• [Given passage]
>> START
BERLIN – A German girl, who ran away from home shortly after converting to Islam, has been found in Iraq, prosecutors said Saturday.
The 16-year-old teenager, only identified as Linda W. in line with German privacy laws, is getting consular assistance from the German Embassy in Iraq, said prosecutor Lorenz Haase from the eastern German city of Dresden.
Haase wouldn't confirm media reports that the teenager from Pulsnitz in eastern Germany had been fighting for the Islamic State group in Mosul.
"Our information ends with the girl's arrival in Istanbul about a year ago," he told The Associated Press, adding that further details about her whereabouts in the last year were part of an investigation.
Several female foreign IS fighters were detained by Iraq's military in Mosul recently, but Haase couldn't confirm that the German girl was part of that group.
Three Iraqi intelligence and investigative sources, who asked to remain anonymous, also confirmed that a number of foreigners were arrested in Mosul — 26 in all, including 2 men, 8 children and 16 women.
>> END
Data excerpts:
>> START
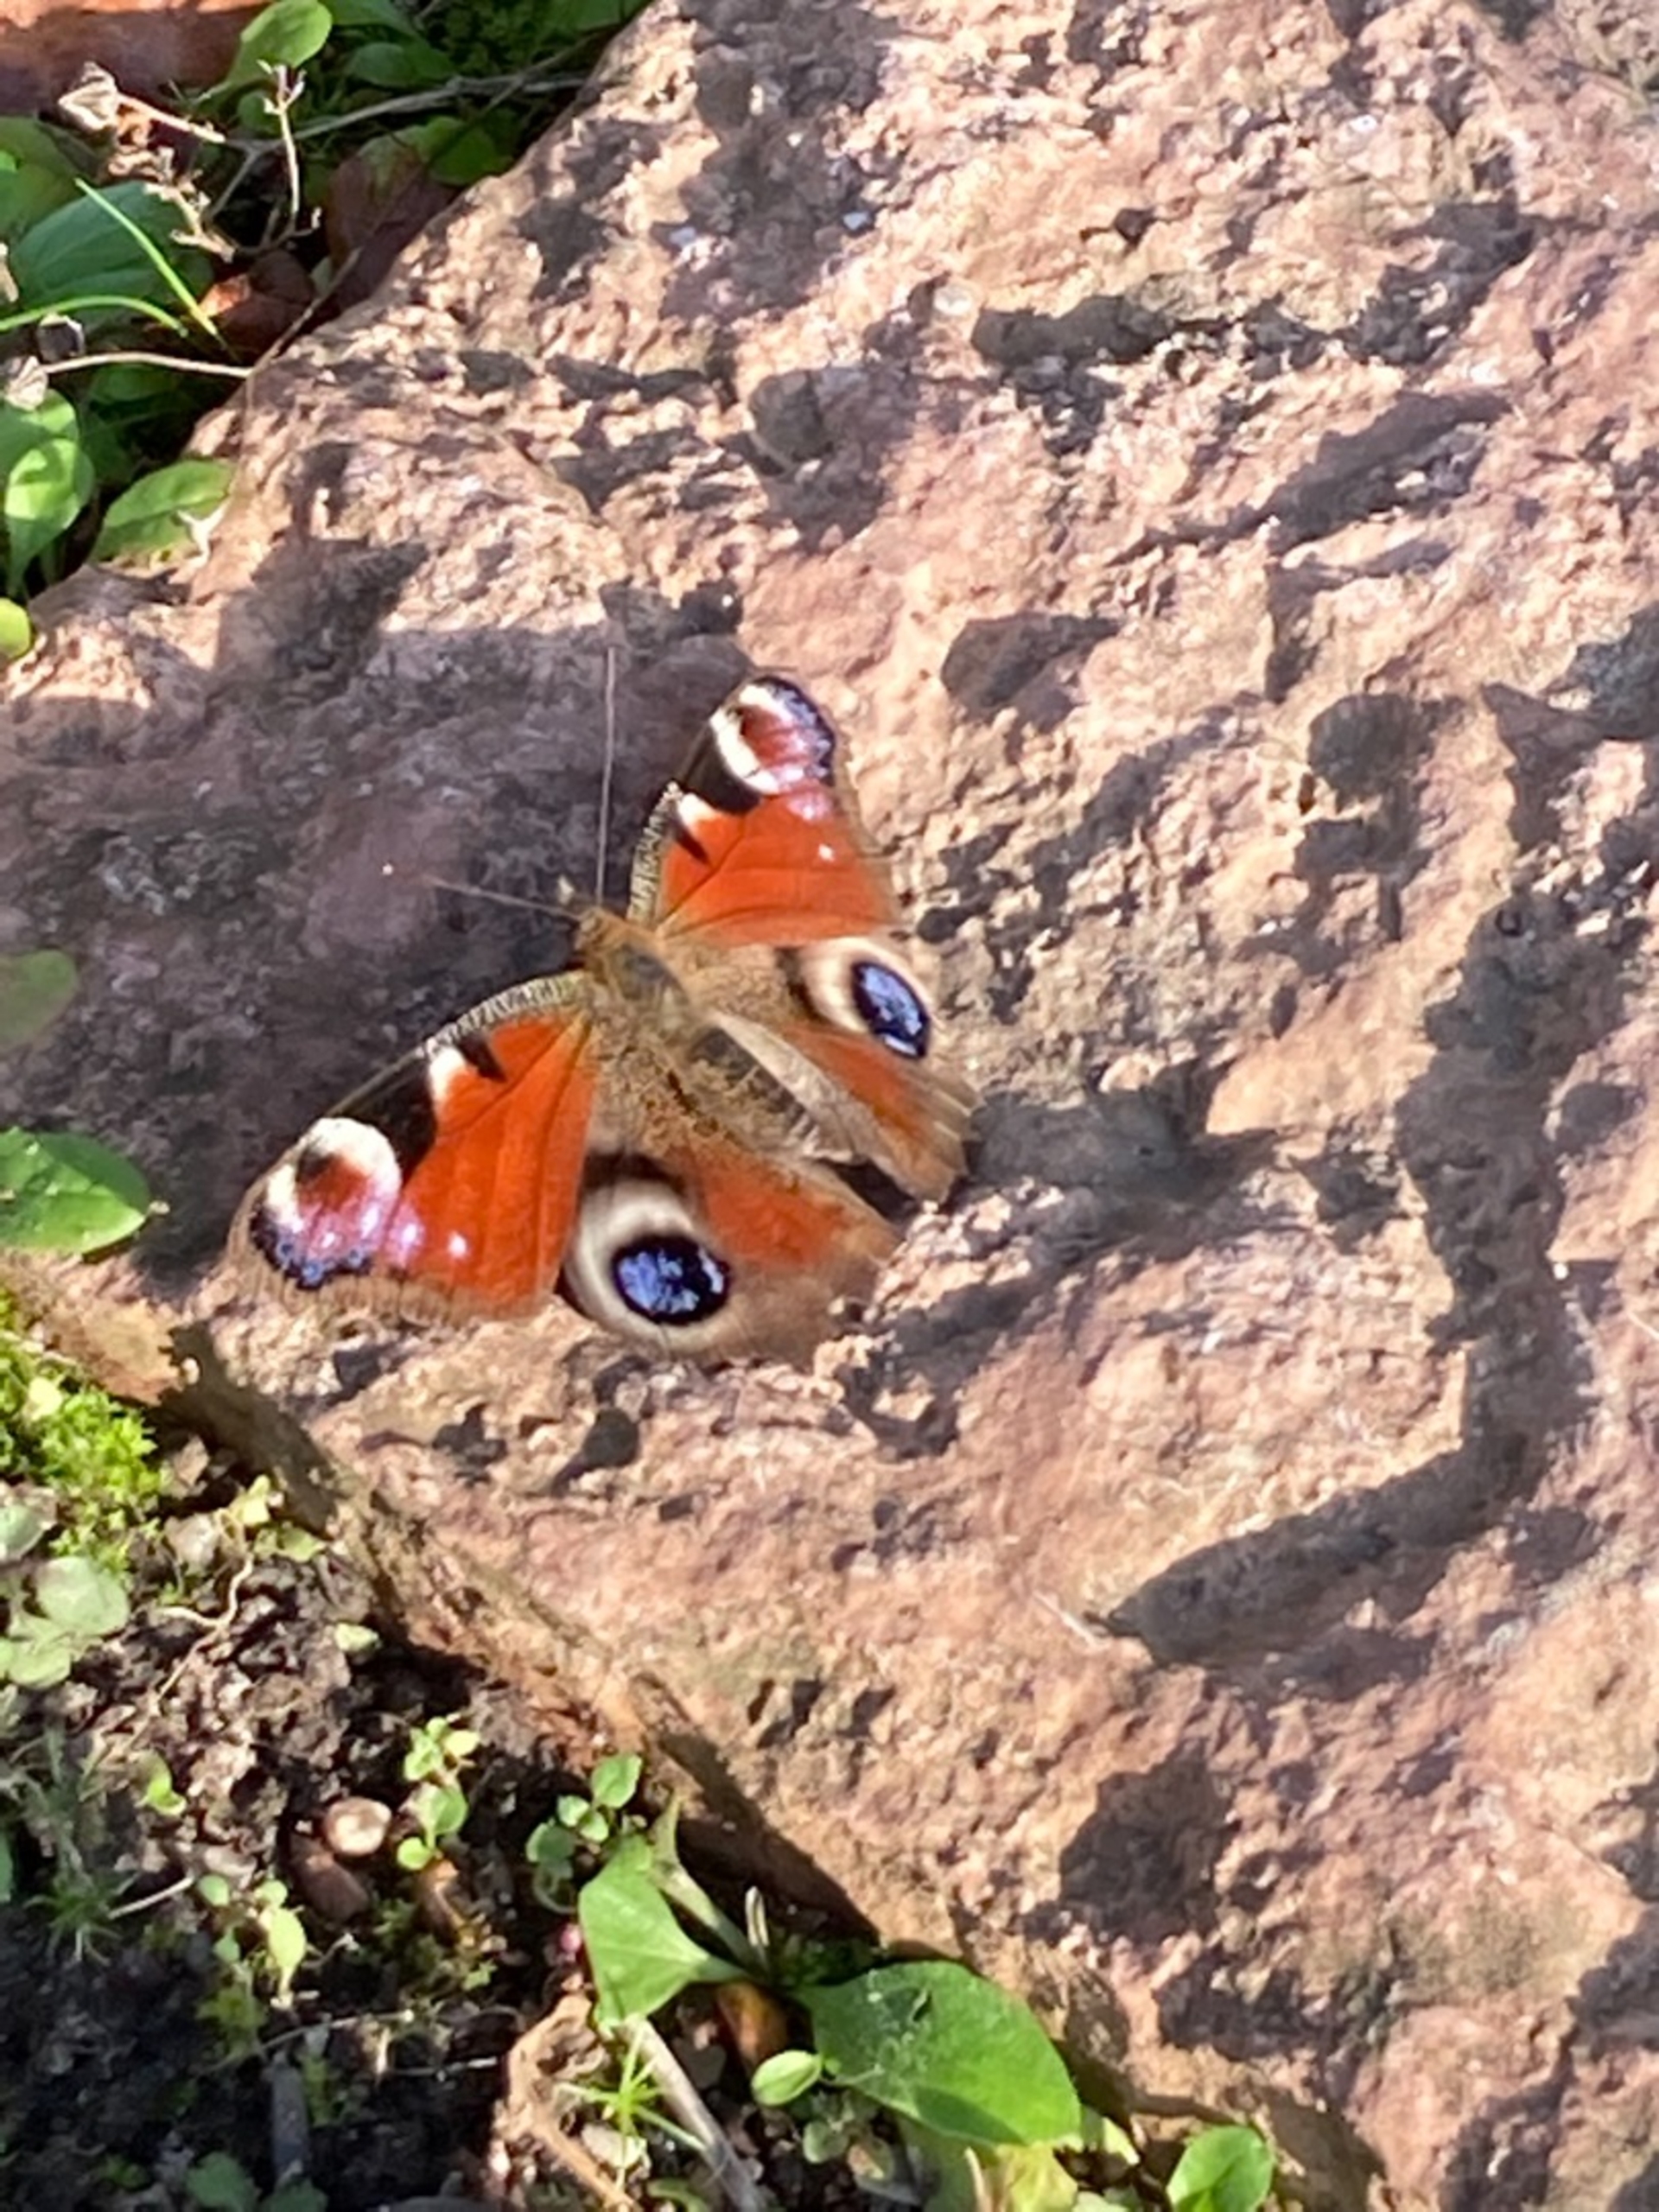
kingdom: Animalia
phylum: Arthropoda
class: Insecta
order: Lepidoptera
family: Nymphalidae
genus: Aglais
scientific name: Aglais io
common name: Dagpåfugleøje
>> END
• [Objective]
Answer these questions from the news report about the German girl found in Iraq:
(a) How old is the girl?
(b) What city is prosecutor Lorenz Haase from?
(c) How many foreigners in all did the Iraqi sources say were arrested in Mosul?
The rows play no part in the work here.

• [Finished answer]
(a) She is 16.
(b) Dresden.
(c) 26.